(Items listed in a dataset)
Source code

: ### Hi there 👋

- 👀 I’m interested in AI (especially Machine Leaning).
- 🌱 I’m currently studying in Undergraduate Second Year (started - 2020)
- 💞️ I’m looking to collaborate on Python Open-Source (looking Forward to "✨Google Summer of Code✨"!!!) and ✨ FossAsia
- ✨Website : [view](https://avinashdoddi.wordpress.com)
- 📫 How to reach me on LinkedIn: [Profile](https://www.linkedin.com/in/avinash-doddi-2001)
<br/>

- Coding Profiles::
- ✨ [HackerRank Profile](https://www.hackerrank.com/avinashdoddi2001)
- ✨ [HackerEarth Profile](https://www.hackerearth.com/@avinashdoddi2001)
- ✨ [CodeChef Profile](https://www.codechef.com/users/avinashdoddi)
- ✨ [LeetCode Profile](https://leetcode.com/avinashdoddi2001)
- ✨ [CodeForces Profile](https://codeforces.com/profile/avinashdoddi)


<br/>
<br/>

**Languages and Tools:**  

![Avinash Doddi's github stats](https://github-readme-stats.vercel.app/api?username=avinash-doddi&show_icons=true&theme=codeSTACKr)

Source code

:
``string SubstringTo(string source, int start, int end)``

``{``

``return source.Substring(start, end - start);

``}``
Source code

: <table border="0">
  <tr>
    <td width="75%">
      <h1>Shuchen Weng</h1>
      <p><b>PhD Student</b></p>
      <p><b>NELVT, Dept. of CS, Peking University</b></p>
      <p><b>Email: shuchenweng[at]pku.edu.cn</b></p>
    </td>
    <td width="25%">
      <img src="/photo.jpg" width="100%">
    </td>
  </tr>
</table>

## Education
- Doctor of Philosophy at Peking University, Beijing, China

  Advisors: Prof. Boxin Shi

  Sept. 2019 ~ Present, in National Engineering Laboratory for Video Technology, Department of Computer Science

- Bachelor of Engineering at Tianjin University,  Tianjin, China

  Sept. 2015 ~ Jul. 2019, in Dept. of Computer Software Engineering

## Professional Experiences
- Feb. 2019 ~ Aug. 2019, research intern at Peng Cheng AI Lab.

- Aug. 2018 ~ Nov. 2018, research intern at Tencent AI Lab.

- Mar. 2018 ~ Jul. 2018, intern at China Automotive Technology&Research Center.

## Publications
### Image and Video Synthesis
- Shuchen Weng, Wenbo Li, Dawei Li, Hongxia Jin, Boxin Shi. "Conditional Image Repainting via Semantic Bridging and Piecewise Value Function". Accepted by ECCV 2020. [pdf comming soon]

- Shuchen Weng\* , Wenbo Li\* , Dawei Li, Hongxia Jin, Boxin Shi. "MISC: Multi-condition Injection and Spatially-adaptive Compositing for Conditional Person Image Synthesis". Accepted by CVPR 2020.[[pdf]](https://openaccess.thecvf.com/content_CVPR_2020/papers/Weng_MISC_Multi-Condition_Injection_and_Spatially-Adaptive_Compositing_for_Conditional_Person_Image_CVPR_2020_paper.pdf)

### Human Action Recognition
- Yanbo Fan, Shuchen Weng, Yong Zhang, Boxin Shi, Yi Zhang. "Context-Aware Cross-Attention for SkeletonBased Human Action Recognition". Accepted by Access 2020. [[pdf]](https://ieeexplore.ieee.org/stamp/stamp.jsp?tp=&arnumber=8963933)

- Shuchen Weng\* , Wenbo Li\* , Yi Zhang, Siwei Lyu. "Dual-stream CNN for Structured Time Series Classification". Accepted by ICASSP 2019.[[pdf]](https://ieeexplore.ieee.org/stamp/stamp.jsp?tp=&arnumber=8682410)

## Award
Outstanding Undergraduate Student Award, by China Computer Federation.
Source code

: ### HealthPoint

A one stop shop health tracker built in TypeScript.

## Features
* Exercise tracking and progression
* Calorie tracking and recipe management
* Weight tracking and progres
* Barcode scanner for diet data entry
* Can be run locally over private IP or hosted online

• [Your objective]: Write out every line in the data that holds the string "Peking".

• [Solution to this problem]:
      <p><b>NELVT, Dept. of CS, Peking University</b></p>
- Doctor of Philosophy at Peking University, Beijing, China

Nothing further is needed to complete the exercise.